Perhaps Elder McConkie’s most lasting contribution as a member of the Twelve resulted from his life of scripture study. For nearly a decade he served with other apostles and scholars in preparing the Latter-day Saint publication of the scriptures. He was the chief author of the chapter headings, which in some ways give a doctrinal interpretation of every chapter.
Elder Bruce R. McConkie’s death from cancer at age sixty-nine brought great sadness to the Church. His last public words, spoken in April general conference just two weeks before his death, contain one of the most powerful witnesses of the Savior ever borne: “I am one of his witnesses, and in a coming day I shall feel the nail marks in his hands and in his feet and shall wet his feet with my tears.

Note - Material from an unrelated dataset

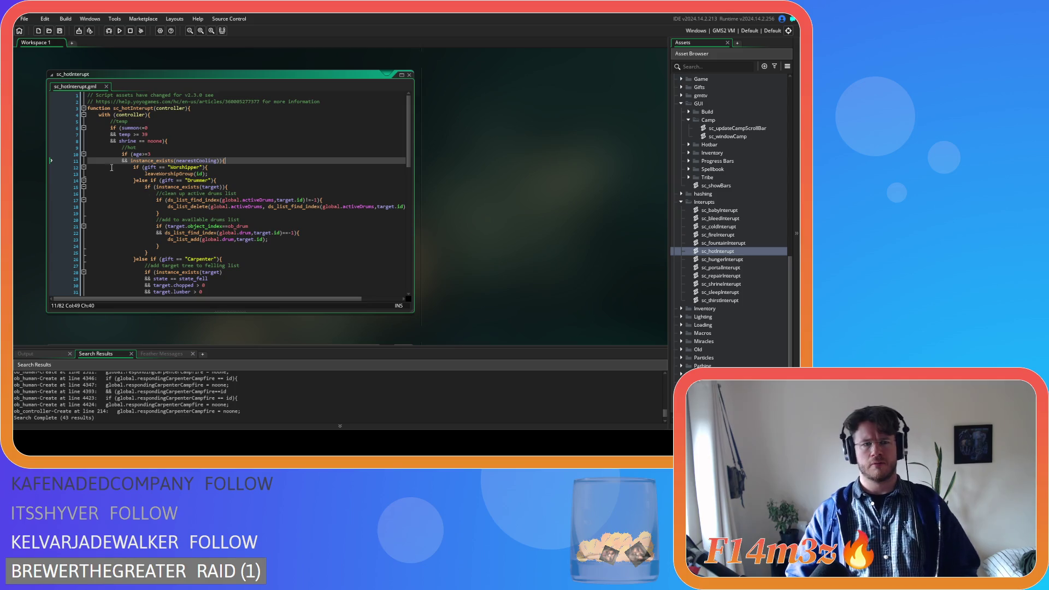
# Step: Delete the summon<=0 check and its trailing && from the condition, then save sc_hotInterupt
pyautogui.moveTo(122, 129); pyautogui.dragTo(119, 135)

But I shall not know any better then than I know now that he is God’s Almighty Son, that he is our Savior and Redeemer, and that salvation comes in and through his atoning blood and in no other way.” [5]
Notes
[1] Dell Van Orden, “Elder Bruce R. McConkie: ‘A Challenging Future’” Church News, 21 October 1972, 3.
[2] Van Orden, “‘Challening Future,’” 21.
[3] Van Orden, “‘Challening Future,’” 21.
[4] S. Dilworth Young, “Elder Bruce R. McConkie of the Council of the Twelve,” Ensign, January 1973, 10.